_Problem to work on_
Set down every entry word for word. Omit the pictures.

Stored data
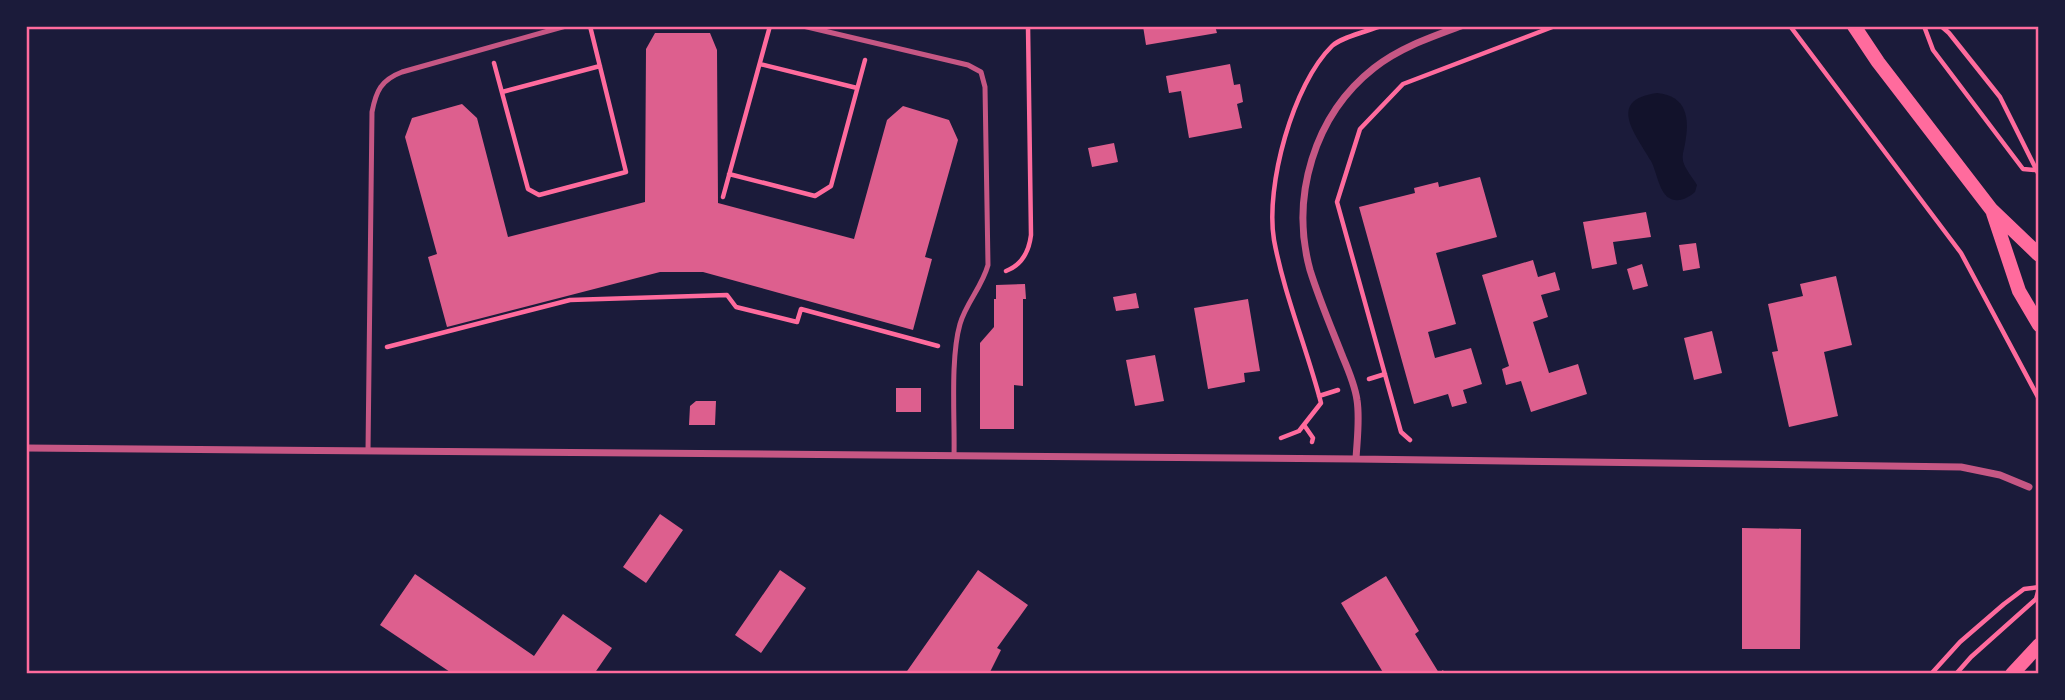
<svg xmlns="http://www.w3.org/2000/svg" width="2065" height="700" font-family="'IBM Plex Sans',sans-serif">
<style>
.water{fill:#12122b}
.building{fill:#dd5f8e}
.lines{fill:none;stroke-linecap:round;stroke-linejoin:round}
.path{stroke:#ff6b9d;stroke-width:4.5}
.service{stroke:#c65784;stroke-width:5}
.minor{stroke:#c65784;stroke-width:7}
.secondary{stroke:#ff6b9d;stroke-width:14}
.neatline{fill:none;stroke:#ff6b9d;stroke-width:2.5}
</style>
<rect width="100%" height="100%" fill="#1b1b3a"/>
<path class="water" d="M1657 93C1687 96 1690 118 1685 144 1684 150 1682 154 1683 161 1685 169 1693 178 1697 185L1695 192C1689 197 1680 203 1671 199 1659 194 1657 172 1651 161 1637 136 1605 100 1657 93Z"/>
<path class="building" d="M1143 26H1215L1217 33 1146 45Z
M655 33H710L717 50 718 203 854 239 887 120 903 106 949 120 958 140 925 257 932 259 913 330 703 272H660L447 327 428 257 437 254 405 137 412 118 462 104 477 118 508 237 645 202 646 49Z
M1230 64 1234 85 1240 84 1243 102 1237 104 1242 128 1189 138 1181 91 1169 93 1166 76Z
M1114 143 1118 162 1092 167 1088 148Z
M1480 177 1497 237 1436 253 1456 324 1428 332 1435 358 1471 348 1482 384 1463 390 1467 403 1452 407 1448 394 1414 404 1359 207 1415 193 1414 188 1438 182 1439 187Z
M1646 212 1651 237 1613 242 1617 264 1592 269 1583 222Z
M1696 243 1700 268 1683 271 1679 245Z
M1533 260 1538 277 1555 272 1560 290 1541 295 1548 317 1533 322 1549 373 1578 364 1587 394 1531 412 1521 381 1506 385 1502 369 1509 366 1482 275Z
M1642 264 1648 286 1633 290 1627 269Z
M1836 276 1852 345 1824 352 1838 416 1789 427 1772 352 1778 351 1768 304 1803 296 1800 284Z
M1025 284 1026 299H1023V386L1014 385V429H980V343L994 327V299H996V285Z
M1136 293 1139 308 1116 311 1113 297Z
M1248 299 1260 371 1244 373 1245 382 1208 389 1194 308Z
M1712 331 1722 373 1694 380 1684 338Z
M1155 355 1164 401 1135 406 1126 360Z
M896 388H921V412H896Z
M696 401H716L715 425H689L690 406Z
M660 514 683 530 646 583 623 567Z
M1742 528 1801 529 1800 649H1742Z
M780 570 806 588 761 653 735 635Z
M978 570 1028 605 997 648 1001 650 989 674H905Z
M415 574 534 656 563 614 612 648 594 674H453L380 625Z
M1386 576 1419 631 1415 634 1439 673 1443 670 1445 674H1384L1341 603Z"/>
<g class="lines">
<path class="path" d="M1790 26 1961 253 2039 399
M1924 26 1933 50 2023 169 2035 170
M1941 26 1949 33 2000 97 2039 175
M494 63 528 189 539 195 626 172 590 26
M760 64 857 88
M502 92 600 66
M729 174 815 196 831 186 865 60
M723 197 770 26
M1006 271C1022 265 1029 251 1031 235L1028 26
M387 347 570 300 727 295 736 307 797 322 801 309 938 346
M1369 379 1385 374
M1319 396 1338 390
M1304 425 1313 438 1312 442
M1281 438 1299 431 1321 403C1307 349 1284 294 1274 240 1265 186 1293 84 1332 46 1341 37 1369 31 1381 26
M1410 440 1401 432 1337 202 1360 129 1403 84 1555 26
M1931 674 1960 642 2004 604 2024 589 2039 587
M1956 674 1971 657 2036 599 2039 589"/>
<path class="service" d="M803 26 968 65 981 72 985 87 988 265C982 287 966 303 960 324 950 359 955 419 954 456
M368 451 372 112C376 91 381 80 402 72L566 26"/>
<path class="minor" d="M26 448 1356 459 1961 467 2000 475 2029 487
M1356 459C1357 440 1360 419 1357 400 1355 385 1348 369 1342 355 1331 327 1319 299 1310 270 1290 197 1314 115 1374 68 1399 48 1431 37 1461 26"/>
<path class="secondary" d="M1854 26 1878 62 1991 209 2039 255
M1993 213 2019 291 2039 325
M2012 674 2039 645"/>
</g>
<rect width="2065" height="700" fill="none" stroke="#1b1b3a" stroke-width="56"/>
<rect x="28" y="28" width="2009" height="644" class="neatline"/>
</svg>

_Answer to this task_
<svg xmlns="http://www.w3.org/2000/svg" width="2065" height="700" font-family="'IBM Plex Sans',sans-serif">
<style>
.water{fill:#12122b}
.building{fill:#dd5f8e}
.lines{fill:none;stroke-linecap:round;stroke-linejoin:round}
.path{stroke:#ff6b9d;stroke-width:4.5}
.service{stroke:#c65784;stroke-width:5}
.minor{stroke:#c65784;stroke-width:7}
.secondary{stroke:#ff6b9d;stroke-width:14}
.neatline{fill:none;stroke:#ff6b9d;stroke-width:2.5}
</style>
<rect width="100%" height="100%" fill="#1b1b3a"/>
<path class="water" d="M1657 93C1687 96 1690 118 1685 144 1684 150 1682 154 1683 161 1685 169 1693 178 1697 185L1695 192C1689 197 1680 203 1671 199 1659 194 1657 172 1651 161 1637 136 1605 100 1657 93Z"/>
<path class="building" d="M1143 26H1215L1217 33 1146 45Z
M655 33H710L717 50 718 203 854 239 887 120 903 106 949 120 958 140 925 257 932 259 913 330 703 272H660L447 327 428 257 437 254 405 137 412 118 462 104 477 118 508 237 645 202 646 49Z
M1230 64 1234 85 1240 84 1243 102 1237 104 1242 128 1189 138 1181 91 1169 93 1166 76Z
M1114 143 1118 162 1092 167 1088 148Z
M1480 177 1497 237 1436 253 1456 324 1428 332 1435 358 1471 348 1482 384 1463 390 1467 403 1452 407 1448 394 1414 404 1359 207 1415 193 1414 188 1438 182 1439 187Z
M1646 212 1651 237 1613 242 1617 264 1592 269 1583 222Z
M1696 243 1700 268 1683 271 1679 245Z
M1533 260 1538 277 1555 272 1560 290 1541 295 1548 317 1533 322 1549 373 1578 364 1587 394 1531 412 1521 381 1506 385 1502 369 1509 366 1482 275Z
M1642 264 1648 286 1633 290 1627 269Z
M1836 276 1852 345 1824 352 1838 416 1789 427 1772 352 1778 351 1768 304 1803 296 1800 284Z
M1025 284 1026 299H1023V386L1014 385V429H980V343L994 327V299H996V285Z
M1136 293 1139 308 1116 311 1113 297Z
M1248 299 1260 371 1244 373 1245 382 1208 389 1194 308Z
M1712 331 1722 373 1694 380 1684 338Z
M1155 355 1164 401 1135 406 1126 360Z
M896 388H921V412H896Z
M696 401H716L715 425H689L690 406Z
M660 514 683 530 646 583 623 567Z
M1742 528 1801 529 1800 649H1742Z
M780 570 806 588 761 653 735 635Z
M978 570 1028 605 997 648 1001 650 989 674H905Z
M415 574 534 656 563 614 612 648 594 674H453L380 625Z
M1386 576 1419 631 1415 634 1439 673 1443 670 1445 674H1384L1341 603Z"/>
<g class="lines">
<path class="path" d="M1790 26 1961 253 2039 399
M1924 26 1933 50 2023 169 2035 170
M1941 26 1949 33 2000 97 2039 175
M494 63 528 189 539 195 626 172 590 26
M760 64 857 88
M502 92 600 66
M729 174 815 196 831 186 865 60
M723 197 770 26
M1006 271C1022 265 1029 251 1031 235L1028 26
M387 347 570 300 727 295 736 307 797 322 801 309 938 346
M1369 379 1385 374
M1319 396 1338 390
M1304 425 1313 438 1312 442
M1281 438 1299 431 1321 403C1307 349 1284 294 1274 240 1265 186 1293 84 1332 46 1341 37 1369 31 1381 26
M1410 440 1401 432 1337 202 1360 129 1403 84 1555 26
M1931 674 1960 642 2004 604 2024 589 2039 587
M1956 674 1971 657 2036 599 2039 589"/>
<path class="service" d="M803 26 968 65 981 72 985 87 988 265C982 287 966 303 960 324 950 359 955 419 954 456
M368 451 372 112C376 91 381 80 402 72L566 26"/>
<path class="minor" d="M26 448 1356 459 1961 467 2000 475 2029 487
M1356 459C1357 440 1360 419 1357 400 1355 385 1348 369 1342 355 1331 327 1319 299 1310 270 1290 197 1314 115 1374 68 1399 48 1431 37 1461 26"/>
<path class="secondary" d="M1854 26 1878 62 1991 209 2039 255
M1993 213 2019 291 2039 325
M2012 674 2039 645"/>
</g>
<rect width="2065" height="700" fill="none" stroke="#1b1b3a" stroke-width="56"/>
<rect x="28" y="28" width="2009" height="644" class="neatline"/>
</svg>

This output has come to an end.